The comments came during a long interview about Nakate's climate activism, as the Ugandan woman explained that climate justice can't be achieved without racial justice. At one point, Jolie brought up the Black Lives Matter movement in the U.S., global inequality and what she considers to be a poor system of educating U.S. students about Black history and Africa.
"What I see in, for example, American history books (is) how limited they are … They really start teaching people who are Black about their lives through the Civil Rights movement, which is such a horrible place to begin," she said.

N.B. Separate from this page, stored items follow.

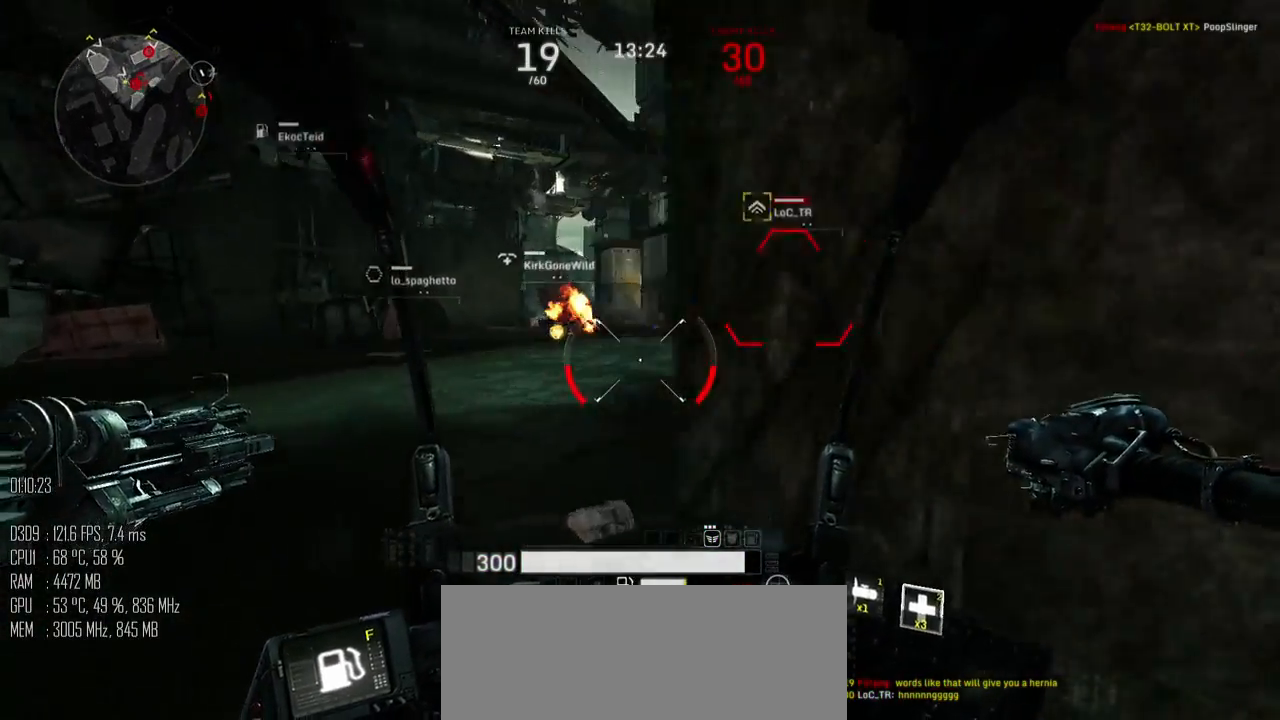
{"keys": ["a", "w"], "mouse": [], "mouse_move": "up-right", "events": []}
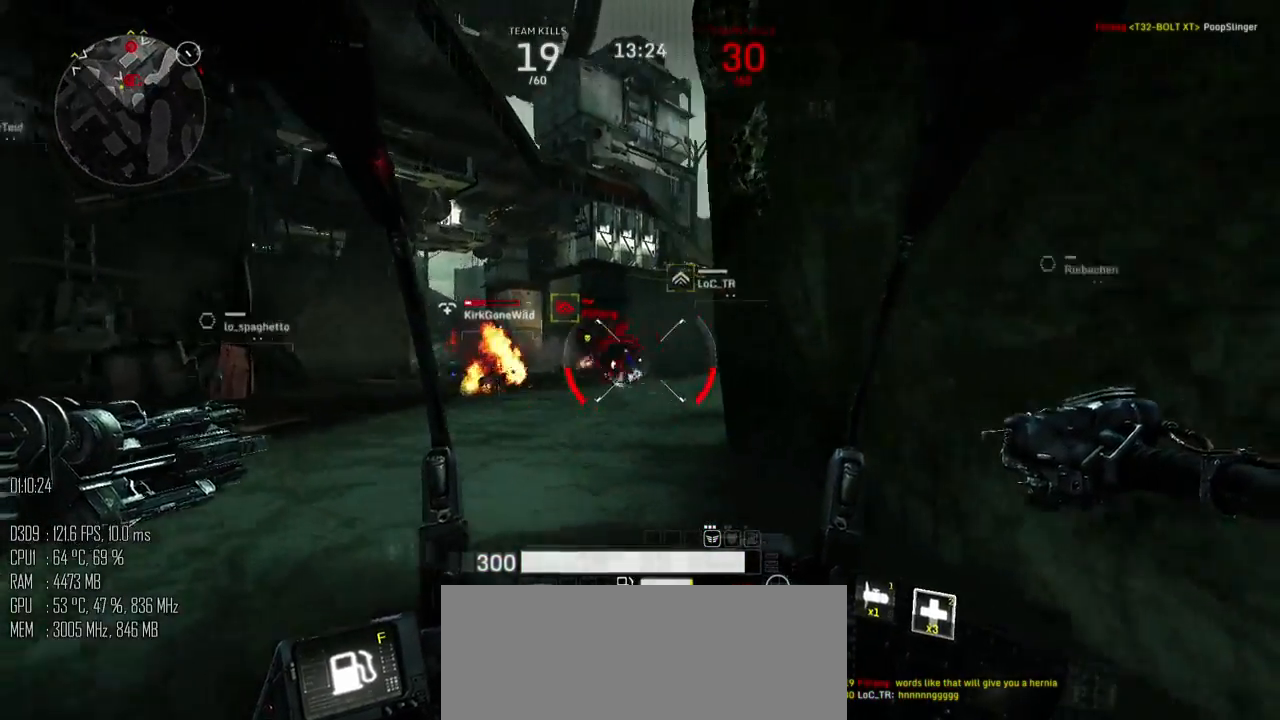
{"keys": ["d", "w"], "mouse": [], "mouse_move": "left", "events": [[17, "mouse_left", "down"], [84, "mouse_left", "up"], [317, "mouse_right", "down"], [367, "a", "up"], [384, "mouse_right", "up"], [484, "d", "down"]]}
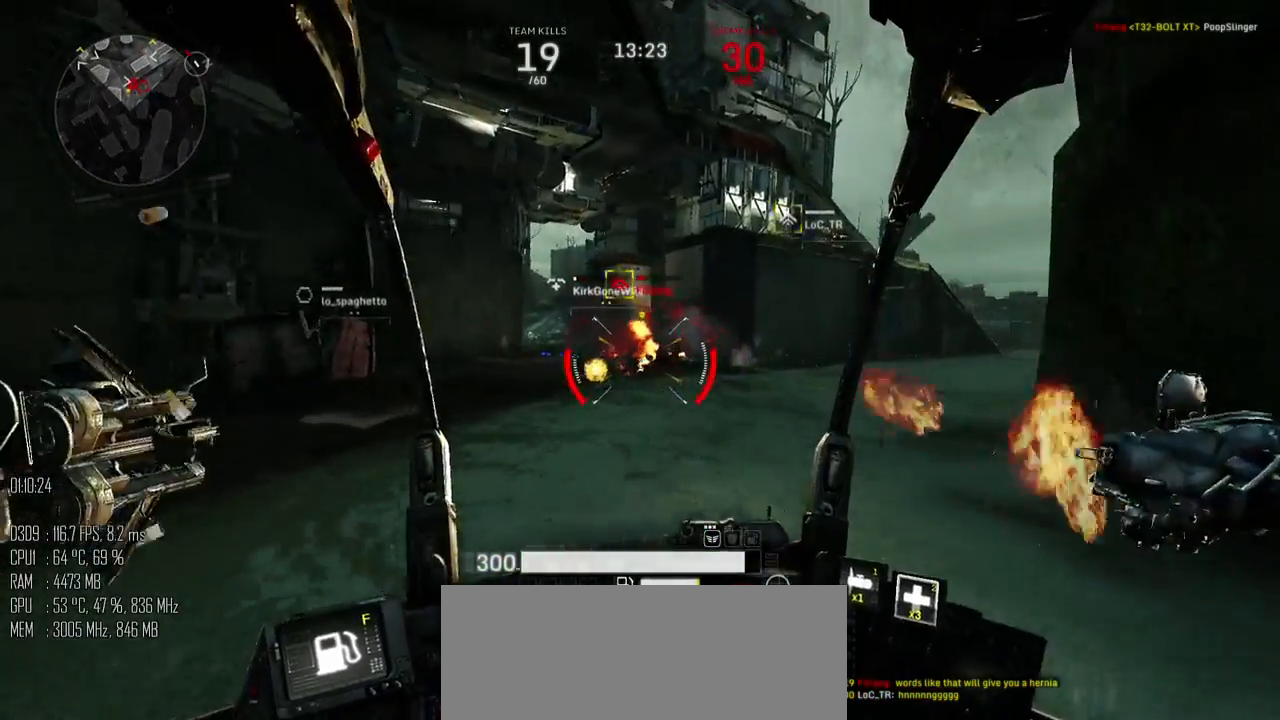
{"keys": ["a", "w"], "mouse": [], "mouse_move": "left", "events": [[234, "d", "up"], [334, "a", "down"], [367, "mouse_right", "down"], [434, "mouse_right", "up"]]}
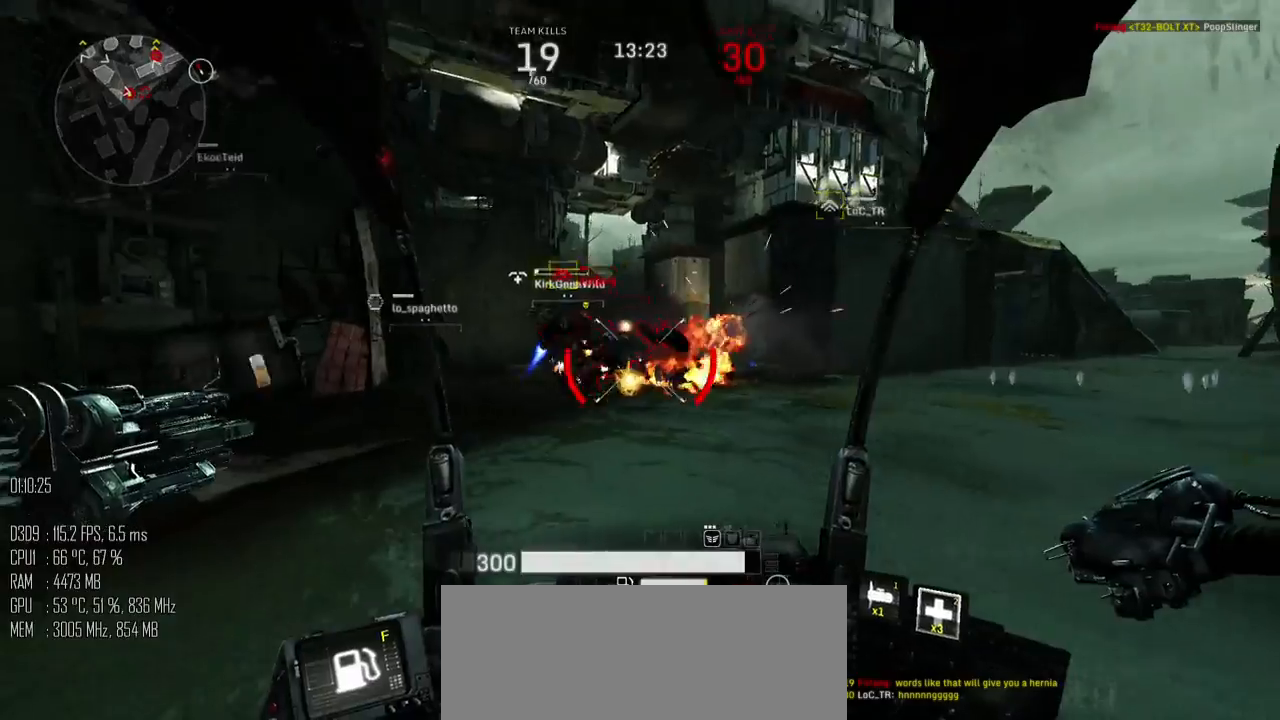
{"keys": ["a", "w"], "mouse": ["left"], "mouse_move": "right", "events": [[334, "mouse_left", "down"]]}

Jolie asked Nakate if she could suggest "ways we can further educate people about Africa, about being a Black woman, about all that you know and you feel and the roots of" Uganda.

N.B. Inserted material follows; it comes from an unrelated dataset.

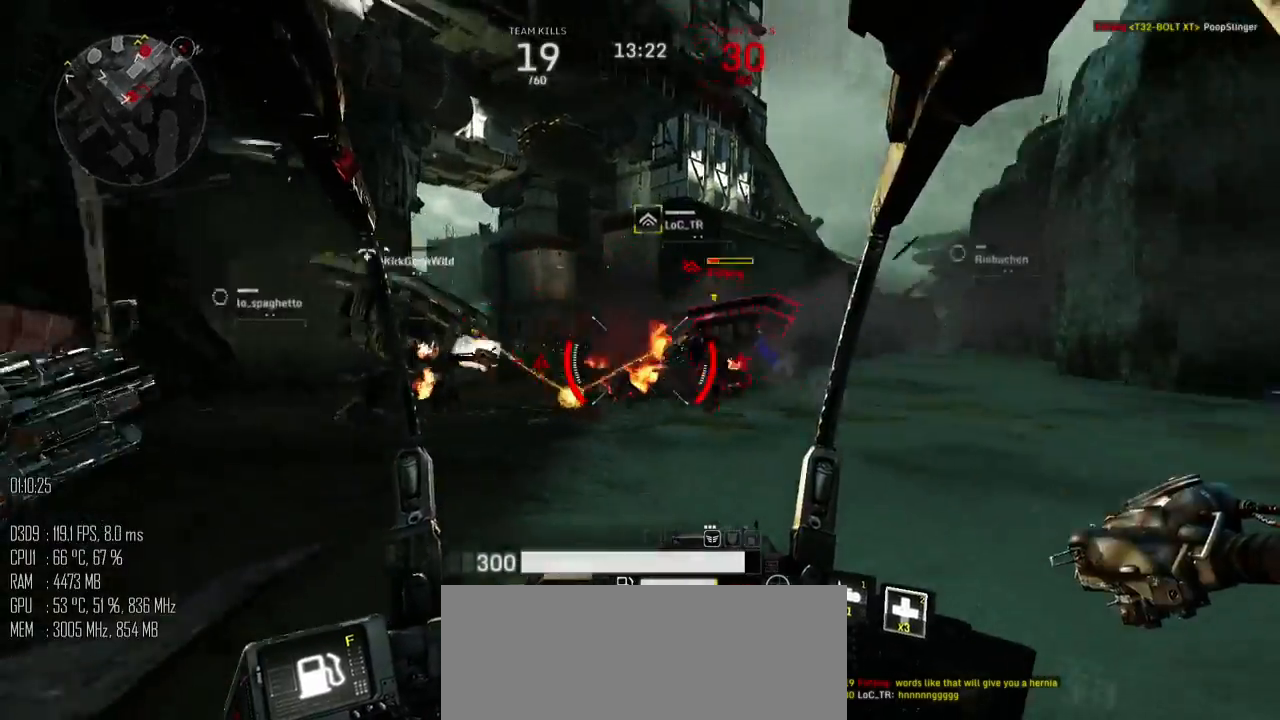
{"keys": ["d", "space"], "mouse": [], "mouse_move": "up", "events": [[117, "a", "up"], [117, "mouse_left", "up"], [134, "d", "down"], [134, "shift_l", "down"], [200, "space", "down"], [267, "shift_l", "up"], [317, "d", "up"], [417, "d", "down"], [450, "w", "up"]]}
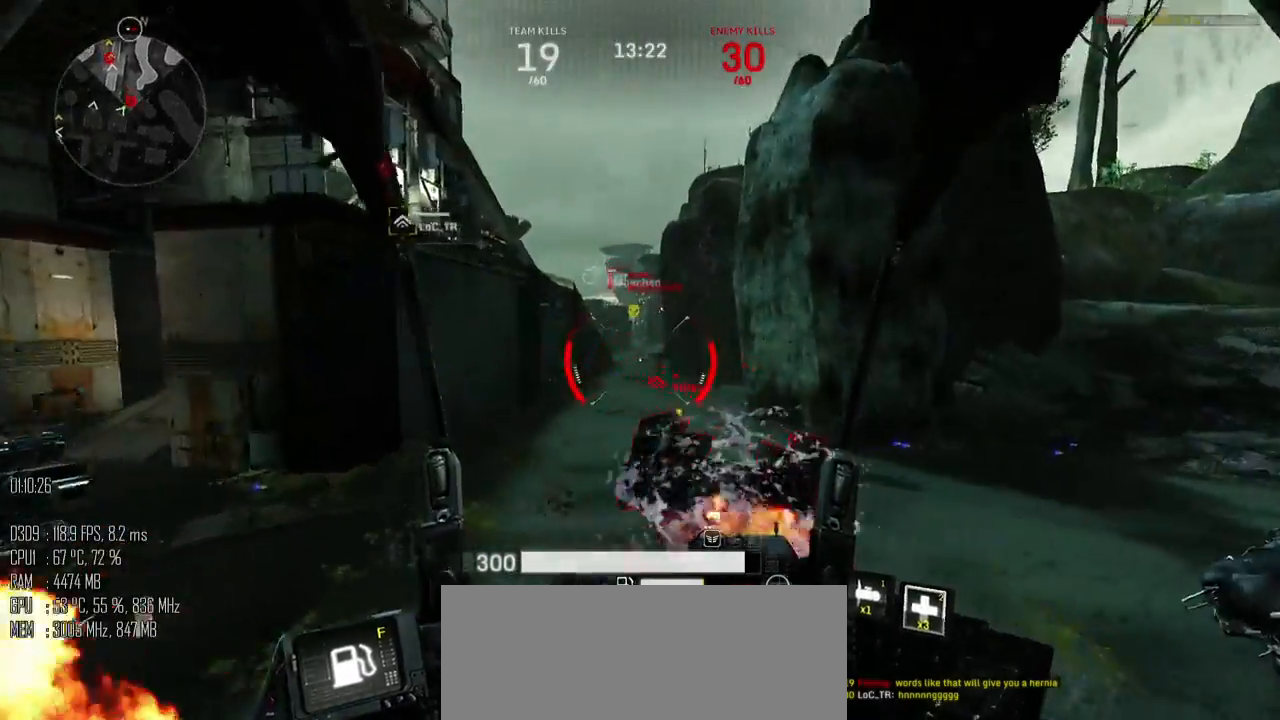
{"keys": ["a", "d", "s", "space"], "mouse": ["left"], "mouse_move": "down-left", "events": [[17, "s", "down"], [434, "a", "down"], [434, "mouse_left", "down"]]}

Nakate responded by correcting a common misperception. "Africa is not just a country," but rather a continent with 54 countries, she noted. "So, people need to know that. And they need to understand the history."
"Even in my country, I remember the history that we learned about, and it talked so much of slavery and all that. I think that is a narrative that needs to change," the 23-year-old activist said.
In a June interview with Harper's Bazaar, Jolie, 45, also spoke about her children, in particular of raising them amid a double standard of justice. "A system that protects me but might not protect my daughter – or any other man, woman or child in our country based on skin color – is intolerable," she said.
"We need to progress beyond sympathy and good intentions to laws and policies that actually address structural racism and impunity," Jolie told the magazine. "Ending abuses in policing is just the start. It goes far beyond that, to all aspects of society, from our education system to our politics."
Jolie currently shares custody of her children with ex-husband Brad Pitt.